### About this exercise
Where the string "front" shows up in a line of the records, copy that line.

### Given data

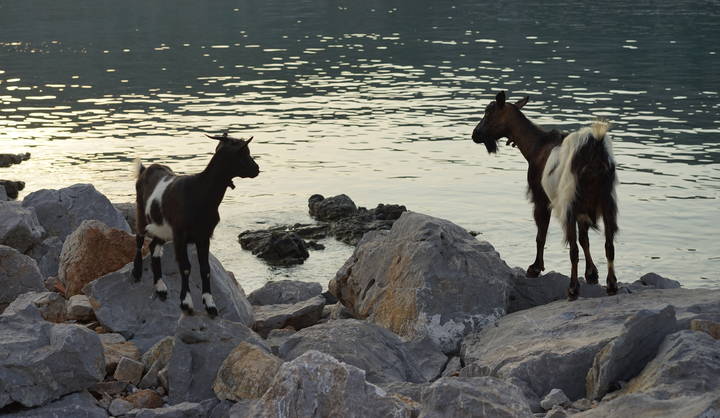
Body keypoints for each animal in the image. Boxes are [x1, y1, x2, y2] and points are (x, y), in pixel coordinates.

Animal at [131, 133, 260, 316]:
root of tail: (145, 169)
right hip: (142, 213)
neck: (200, 192)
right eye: (242, 153)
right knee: (139, 238)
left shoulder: (204, 236)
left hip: (163, 227)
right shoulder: (180, 235)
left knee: (154, 248)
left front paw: (210, 304)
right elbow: (185, 267)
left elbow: (205, 269)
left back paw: (161, 288)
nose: (256, 169)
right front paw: (186, 302)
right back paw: (137, 272)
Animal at [471, 91, 618, 300]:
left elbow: (541, 235)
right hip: (607, 201)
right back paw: (612, 286)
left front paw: (535, 267)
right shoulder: (583, 208)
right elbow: (585, 239)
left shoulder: (541, 199)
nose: (475, 134)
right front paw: (592, 273)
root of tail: (594, 154)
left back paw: (572, 289)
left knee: (573, 248)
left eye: (489, 113)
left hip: (570, 201)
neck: (534, 146)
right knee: (609, 245)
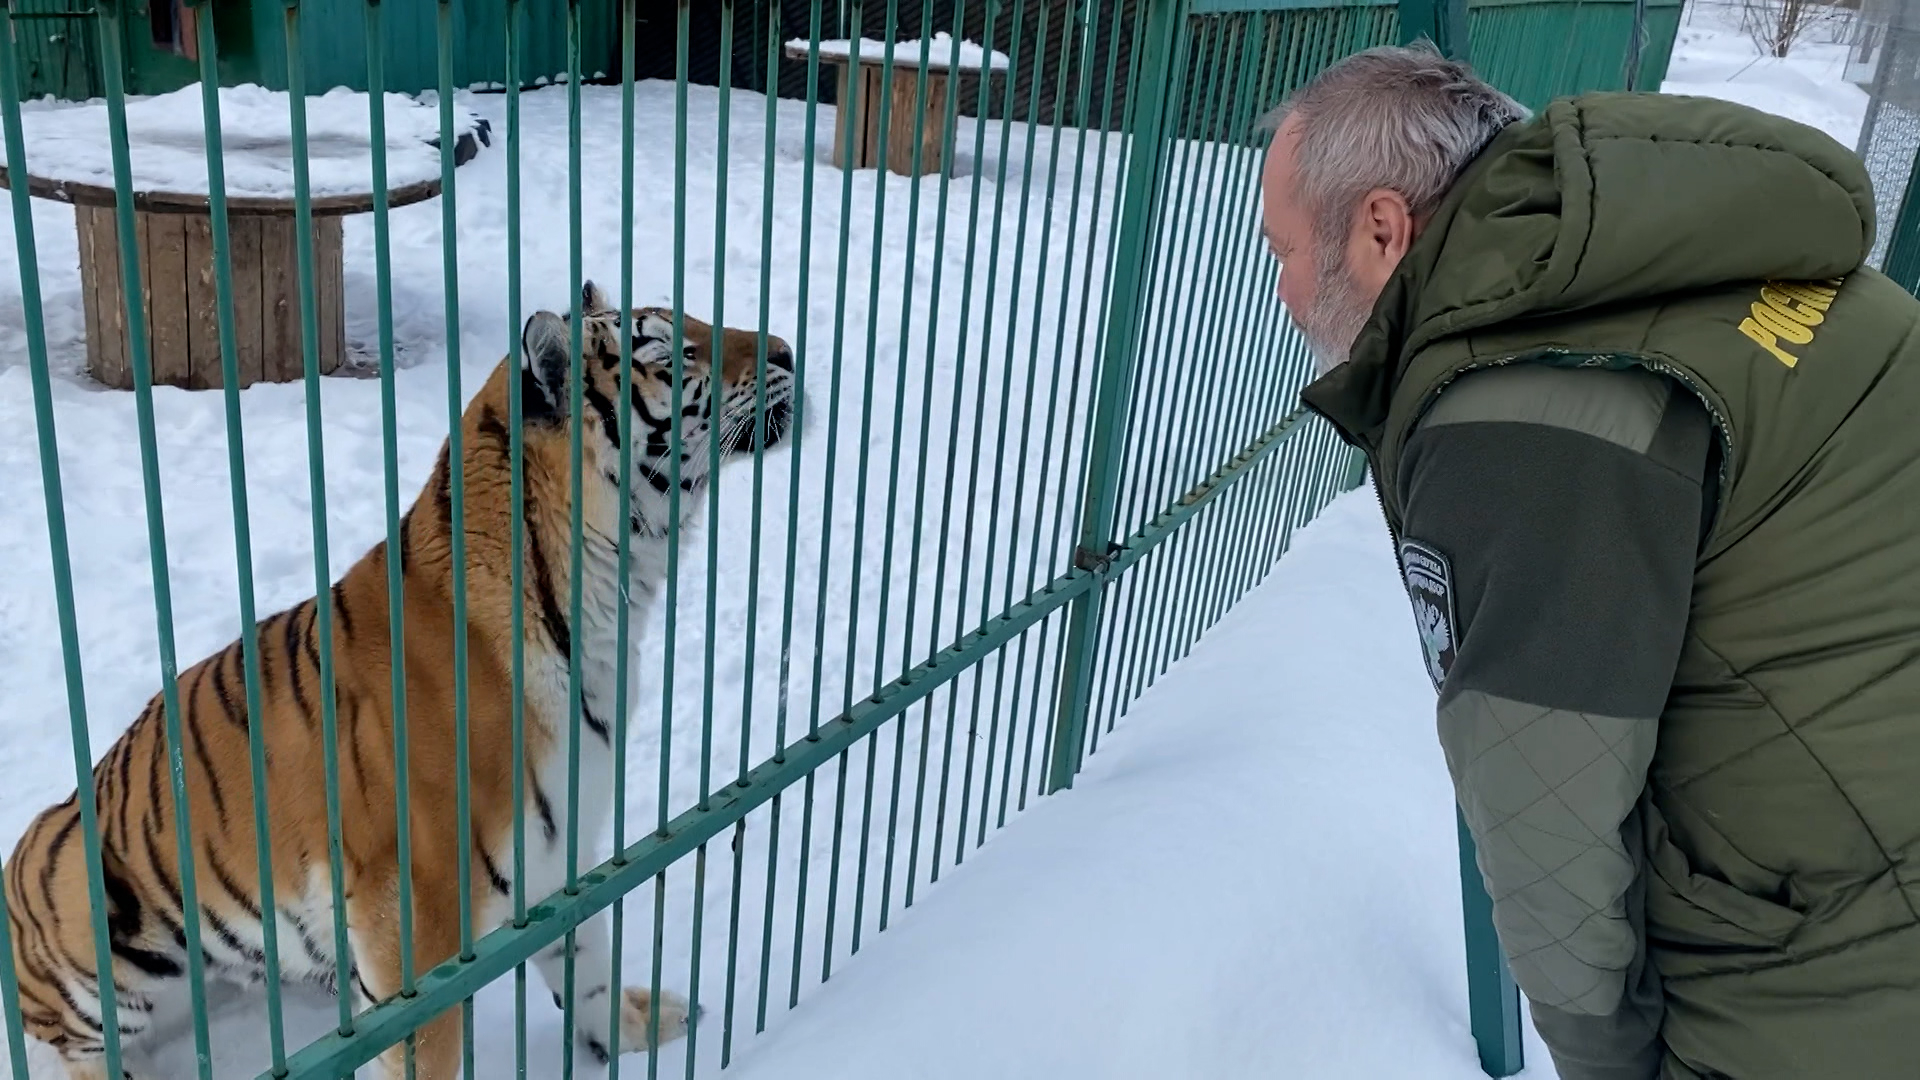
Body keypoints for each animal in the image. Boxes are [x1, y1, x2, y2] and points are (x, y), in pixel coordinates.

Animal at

### Response for this exercise
left front paw: (210, 304)
right front paw: (186, 302)
left front paw: (535, 267)
right front paw: (592, 273)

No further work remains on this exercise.